Your goal: Could you rewrite every line of the items below as a JSON list of strings, one string per line, skipping blank lines and leaving out the pictures?

Records provided:
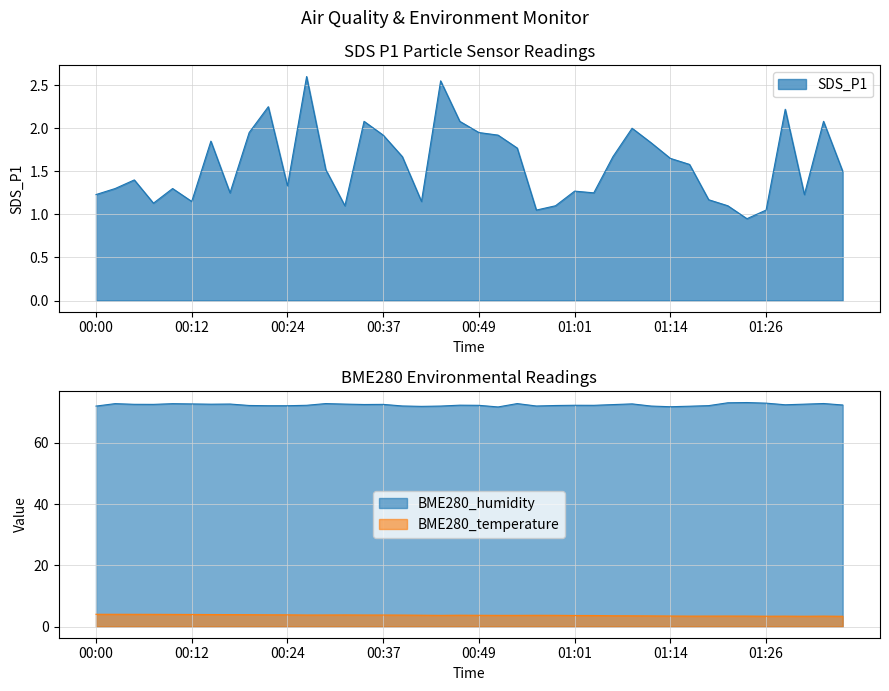

Reading left to right, extract all data points from this chart.

SDS_P1: 00:00=1.2	00:02=1.3	00:05=1.4	00:07=1.1	00:10=1.3	00:12=1.1	00:15=1.9	00:17=1.2	00:20=1.9	00:22=2.2	00:24=1.3	00:27=2.6	00:29=1.5	00:32=1.1	00:34=2.1	00:37=1.9	00:39=1.7	00:42=1.1	00:44=2.5	00:47=2.1	00:49=1.9	00:52=1.9	00:54=1.8	00:56=1.1	00:59=1.1	01:01=1.3	01:04=1.2	01:06=1.7	01:09=2.0	01:11=1.8	01:14=1.6	01:16=1.6	01:19=1.2	01:21=1.1	01:24=0.9	01:26=1.1	01:28=2.2	01:31=1.2	01:33=2.1	01:36=1.5
BME280_humidity: 00:00=72.0	00:02=72.8	00:05=72.6	00:07=72.6	00:10=72.8	00:12=72.7	00:15=72.6	00:17=72.7	00:20=72.2	00:22=72.1	00:24=72.1	00:27=72.3	00:29=72.8	00:32=72.7	00:34=72.5	00:37=72.6	00:39=72.0	00:42=71.9	00:44=72.0	00:47=72.3	00:49=72.2	00:52=71.7	00:54=72.8	00:56=72.0	00:59=72.2	01:01=72.3	01:04=72.2	01:06=72.5	01:09=72.7	01:11=72.0	01:14=71.8	01:16=72.0	01:19=72.2	01:21=73.1	01:24=73.2	01:26=73.0	01:28=72.4	01:31=72.6	01:33=72.8	01:36=72.4
BME280_temperature: 00:00=4.0	00:02=4.0	00:05=4.0	00:07=4.0	00:10=4.0	00:12=3.9	00:15=3.9	00:17=3.9	00:20=3.9	00:22=3.8	00:24=3.8	00:27=3.8	00:29=3.8	00:32=3.8	00:34=3.8	00:37=3.8	00:39=3.7	00:42=3.7	00:44=3.6	00:47=3.7	00:49=3.7	00:52=3.6	00:54=3.6	00:56=3.7	00:59=3.7	01:01=3.6	01:04=3.6	01:06=3.5	01:09=3.5	01:11=3.5	01:14=3.4	01:16=3.4	01:19=3.4	01:21=3.4	01:24=3.4	01:26=3.4	01:28=3.4	01:31=3.4	01:33=3.4	01:36=3.4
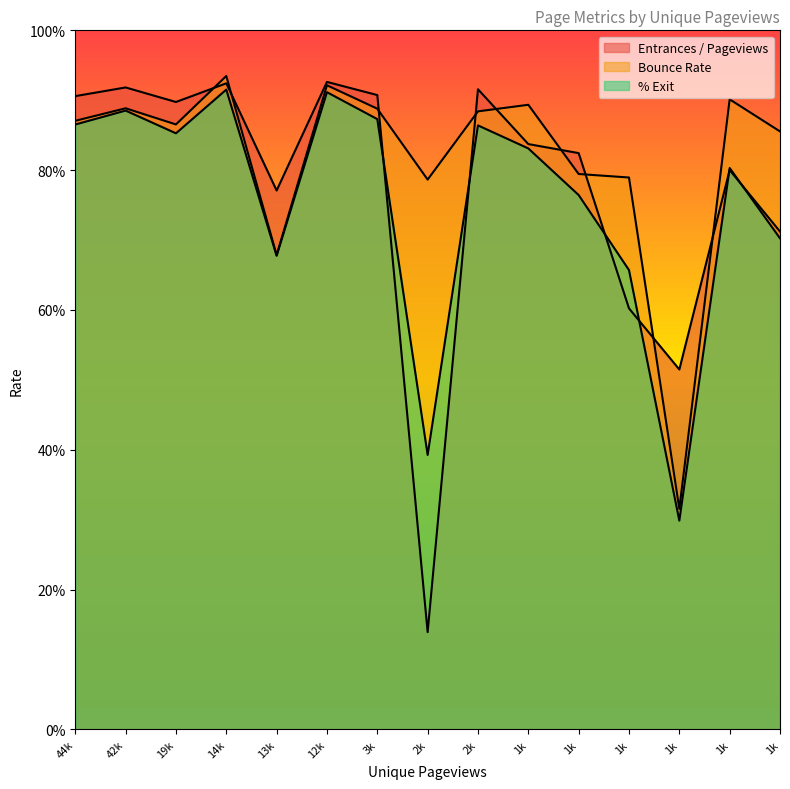

List the series in order of their peak value, highest first.

Bounce Rate, Entrances / Pageviews, % Exit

Answer to the exercise:
[
  "Reading left to right, extract all data points from this chart.",
  "SDS_P1: 00:00=1.2\t00:02=1.3\t00:05=1.4\t00:07=1.1\t00:10=1.3\t00:12=1.1\t00:15=1.9\t00:17=1.2\t00:20=1.9\t00:22=2.2\t00:24=1.3\t00:27=2.6\t00:29=1.5\t00:32=1.1\t00:34=2.1\t00:37=1.9\t00:39=1.7\t00:42=1.1\t00:44=2.5\t00:47=2.1\t00:49=1.9\t00:52=1.9\t00:54=1.8\t00:56=1.1\t00:59=1.1\t01:01=1.3\t01:04=1.2\t01:06=1.7\t01:09=2.0\t01:11=1.8\t01:14=1.6\t01:16=1.6\t01:19=1.2\t01:21=1.1\t01:24=0.9\t01:26=1.1\t01:28=2.2\t01:31=1.2\t01:33=2.1\t01:36=1.5",
  "BME280_humidity: 00:00=72.0\t00:02=72.8\t00:05=72.6\t00:07=72.6\t00:10=72.8\t00:12=72.7\t00:15=72.6\t00:17=72.7\t00:20=72.2\t00:22=72.1\t00:24=72.1\t00:27=72.3\t00:29=72.8\t00:32=72.7\t00:34=72.5\t00:37=72.6\t00:39=72.0\t00:42=71.9\t00:44=72.0\t00:47=72.3\t00:49=72.2\t00:52=71.7\t00:54=72.8\t00:56=72.0\t00:59=72.2\t01:01=72.3\t01:04=72.2\t01:06=72.5\t01:09=72.7\t01:11=72.0\t01:14=71.8\t01:16=72.0\t01:19=72.2\t01:21=73.1\t01:24=73.2\t01:26=73.0\t01:28=72.4\t01:31=72.6\t01:33=72.8\t01:36=72.4",
  "BME280_temperature: 00:00=4.0\t00:02=4.0\t00:05=4.0\t00:07=4.0\t00:10=4.0\t00:12=3.9\t00:15=3.9\t00:17=3.9\t00:20=3.9\t00:22=3.8\t00:24=3.8\t00:27=3.8\t00:29=3.8\t00:32=3.8\t00:34=3.8\t00:37=3.8\t00:39=3.7\t00:42=3.7\t00:44=3.6\t00:47=3.7\t00:49=3.7\t00:52=3.6\t00:54=3.6\t00:56=3.7\t00:59=3.7\t01:01=3.6\t01:04=3.6\t01:06=3.5\t01:09=3.5\t01:11=3.5\t01:14=3.4\t01:16=3.4\t01:19=3.4\t01:21=3.4\t01:24=3.4\t01:26=3.4\t01:28=3.4\t01:31=3.4\t01:33=3.4\t01:36=3.4",
  "List the series in order of their peak value, highest first.",
  "Bounce Rate, Entrances / Pageviews, % Exit"
]